The base RegEx I am using for this is this one:
(?=\S*[-])([a-zA-ZÑñÁáÉéÍíÓóÚúÄäËëÏïÖöÜüÀàÈèÌìÒòÙù'-]+)
Basically I am limiting it to latin alphabet characters, including some accented characters.
This works perfectly fine if I use examples like:
- Pérez-González
- Domínguez-Díaz
- Güemez-Martínez
But I forgot to contemplate the case when the person has only one last name.
I tried doing the following.
((?=\S*[-])([\ a-zA-ZÑñÁáÉéÍíÓóÚúÄäËëÏïÖöÜüÀàÈèÌìÒòÙù'-]+))|([A-Za-zÑñÁáÉéÍíÓóÚúÄäËëÏïÖöÜüÀàÈèÌìÒòÙù']+)
I added a \
or space in the allowed character for the fist match option. I added an or condition for a single word without spaces.

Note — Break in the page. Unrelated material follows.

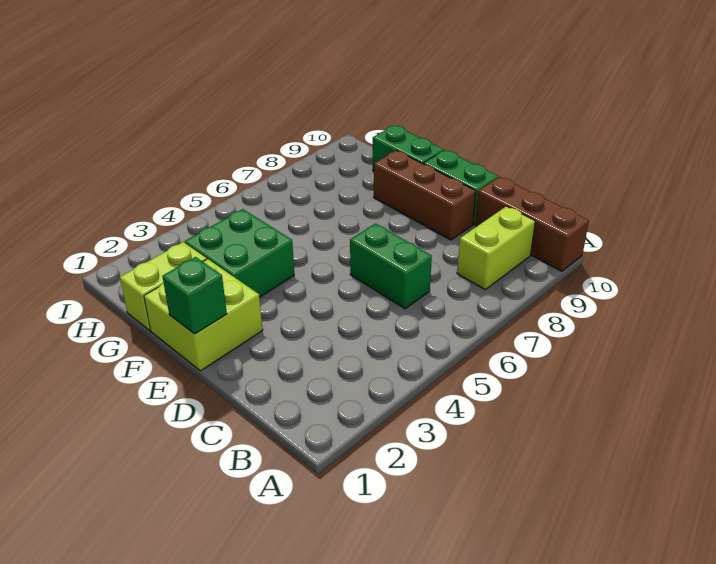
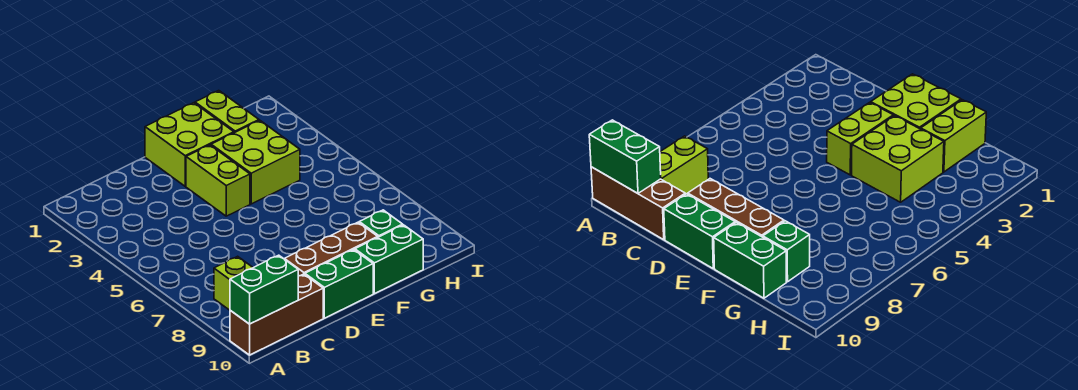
green 1x2 brick [350,223,432,309] -> green 1x2 brick moved to [230,255,298,324]
green 1x1 brick [162,257,227,334] -> green 1x1 brick moved to [359,210,403,237]
none -> lime 1x2 brick [186,145,250,216]
green 2x2 brick [185,209,294,297] -> lime 2x2 brick [211,120,300,204]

And while it works for some cases there are 2 issues.
- I don't think it's the most optimal RegEx for a use case like this.
- I stumbled upon the specific case with people who have complex last names.
Regarding point 2, I refer to something like:
- Johnson-De Sosa
The RegEx matches it, but it no longer respects the dash as a separator.
I am not sure how to handle this.
Also since I added the space it no longer respects the requirement for the dash between words.
What I am thinking is maybe limit the number of spaces between names, something like allow at most 2 or 3 spaces between a last name so that examples like:
- Pérez-De la Cruz - this works with my RegEx
- Pérez De la Cruz-González - this doesn't
Can be valid matches.
I am no pro on RegEx so some help would be greatly appreciated.
UPDATE
I did fail to mention I need to be able to use this with JavaScript. PHP could be useful too, but I am doing some browser validation and the patterns need to be compatible.